## Enunciado de la tarea
Transcribe sin ningún cambio, del fragmento sobre el roto chileno, el tramo que va desde "Después de la" hasta "de la vida.".

== Pasaje citado

En la época de elecciones va al choclón, especie de club,
donde unos cuantos oradores de plazuela le hablan de sus derechos, le adulan y
le embriagan. En época de guerra marcha a batirse no por Chile, eso es pura
fantasía de los muchos Vicuñas Mackennas de aquella nación, sino por la
esperanza del botín, del saqueo, del asesinato y del incendio.
Los ricos lo tratan con el más soberano desdén y le obligan
a ejecutar rudo trabajo, o le pagan miserable soldada; los dueños de haciendas
y propiedades rústicas le odian y le temen. Es cosa común en aquel país, que
se presenten en una de esas estancias, diez, doce y quince hombres armados, y
sin previa intimación entren a sangre y fuego en la casa, se lleven cuanto hay
en ella de valor y dejen tendidos en lagos de sangre a los dueños, sin respetar
ni las edad ni el sexo de las víctimas. Llenos están siempre los grandes
diarios de Santiago y Valparaíso, de relatos espeluznantes y dolorosos de esta
clase. Los soldados que salen a perseguir a los bandidos, fraternizan muchas
veces con ellos y les ayudan a cometer sus fechorías.
Después de la toma de Lima fue cuando el roto desplegó, en
las campañas del centro, todo su instinto de ave de rapiña o de felino de las
selvas.
Los escritores que han escrito antes que nosotros sobre
estas cosas, han relatado lo ocurrido en varios puntos de la sierra y la
venganza tomada por los indios peruanos de los crímenes horrorosos de los
invasores.
No soñó sin duda la imaginación calenturienta de Dante
Allighieri lo que pasó en Vilca. Tan sólo en la época de la revolución francesa
pueden hallarse escenas de desolación como las de aquel día. No las repetiremos
para que no se crea que existe un plan preconcebido de acusaciones contra
Chile. A los cuarenta años se miran los sucesos con cierta claridad que no
existe en la juventud. La vejez, madre de la muerte, nos hace razonar con más
imparcialidad sobre las cosas de la vida.
Respetable sería Chile si hubiera sido guiado, al declarar
la guerra al Perú, por alguna causa noble. Pero ¿cuál fue el pretexto? El
tratado secreto con Bolivia, tratado del que Chile tenía conocimiento casi
desde el día en que se firmó cuatro o cinco años antes de la guerra. Si el Perú
hubiera tenido la intención, después de firmar ese tratado, de herir los
intereses de Chile, para obligarlo a la guerra, ni habría desarmado su escuadra
y reducido su ejército, ni habría hecho todos los esfuerzos imaginables por
mediar pacíficamente para impedir que se rompieran las hostilidades.

====
== Datos mostrados

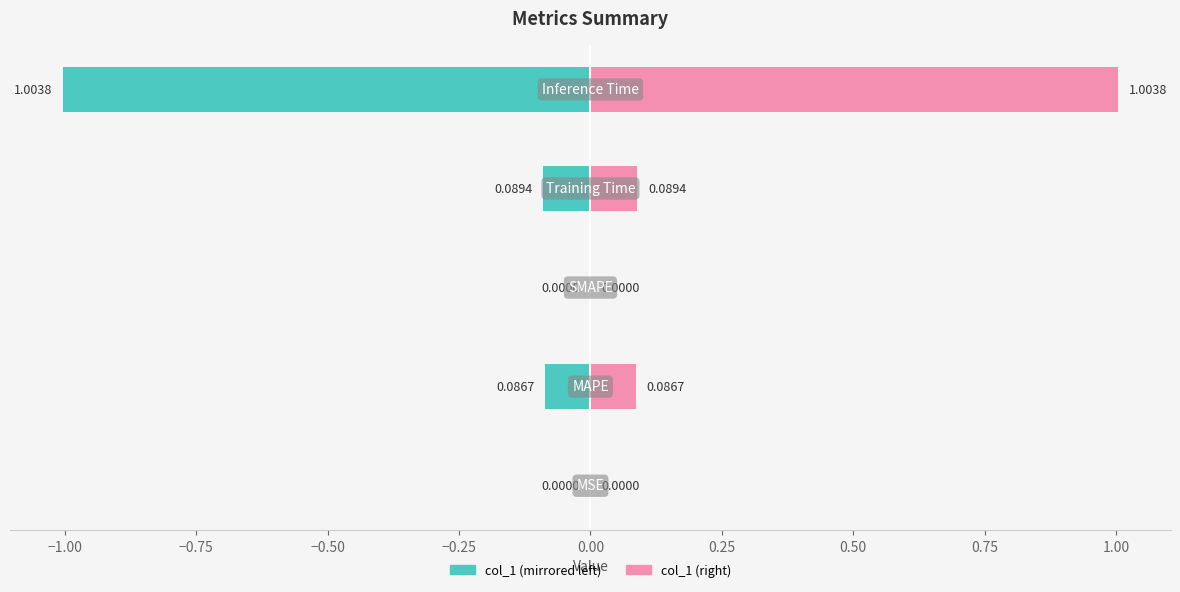

Rank the series by their average value, from lowest to highest.

col_1 (left), col_1 (right)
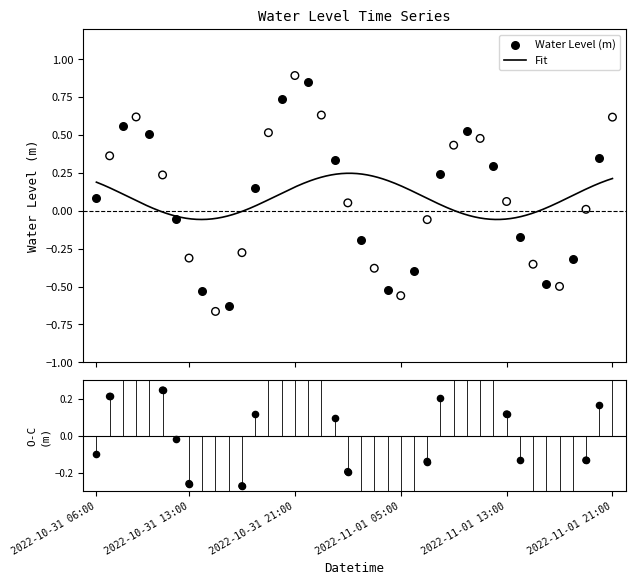

Between 2022-11-01 13:00 and 2022-10-31 13:00, which is larger?

2022-11-01 13:00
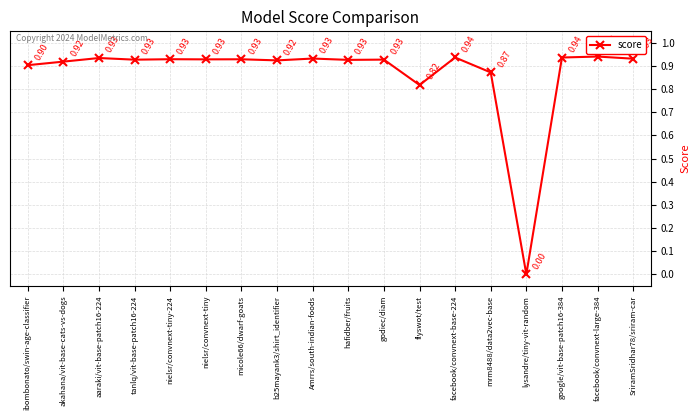

Where is the data nearest to the value 0?

lysandre/tiny-vit-random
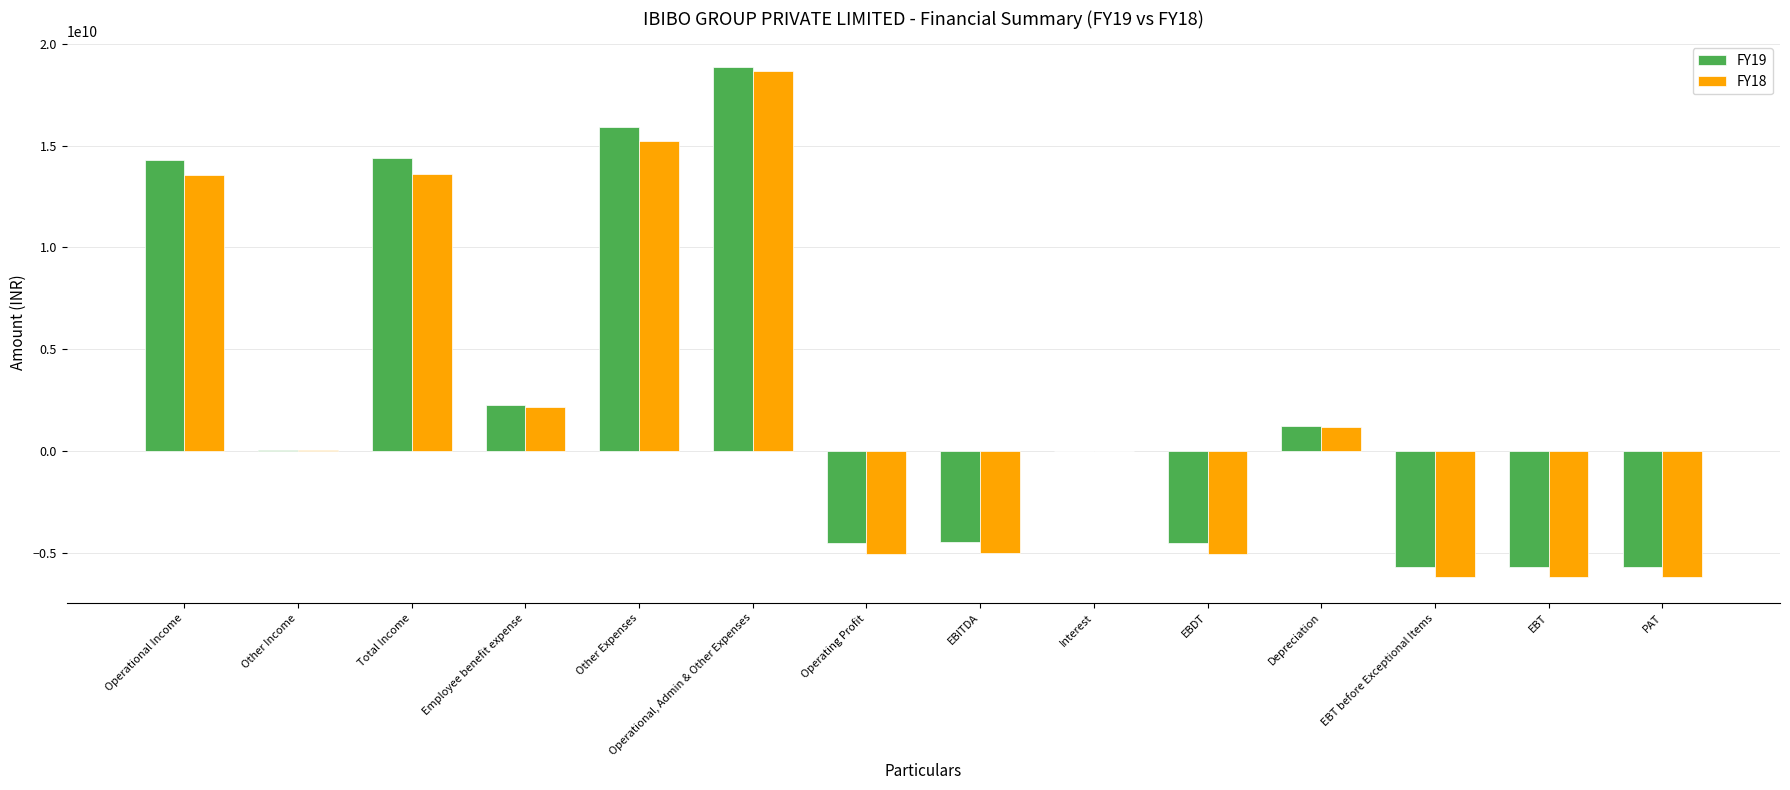

At which label is FY19 closest to 6577650000?

Employee benefit expense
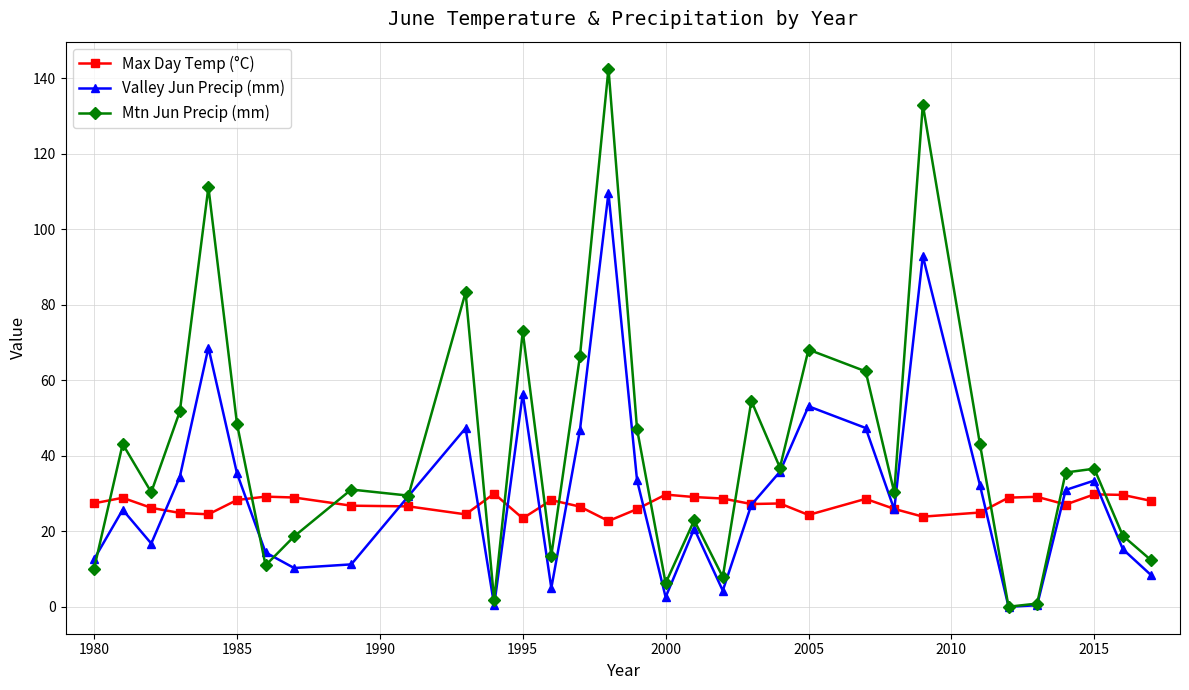

What is the sum of all Valley Jun Precip (mm) values?

988.7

====

## Respuesta
Después de la toma de Lima fue cuando el roto desplegó, en
las campañas del centro, todo su instinto de ave de rapiña o de felino de las
selvas.
Los escritores que han escrito antes que nosotros sobre
estas cosas, han relatado lo ocurrido en varios puntos de la sierra y la
venganza tomada por los indios peruanos de los crímenes horrorosos de los
invasores.
No soñó sin duda la imaginación calenturienta de Dante
Allighieri lo que pasó en Vilca. Tan sólo en la época de la revolución francesa
pueden hallarse escenas de desolación como las de aquel día. No las repetiremos
para que no se crea que existe un plan preconcebido de acusaciones contra
Chile. A los cuarenta años se miran los sucesos con cierta claridad que no
existe en la juventud. La vejez, madre de la muerte, nos hace razonar con más
imparcialidad sobre las cosas de la vida.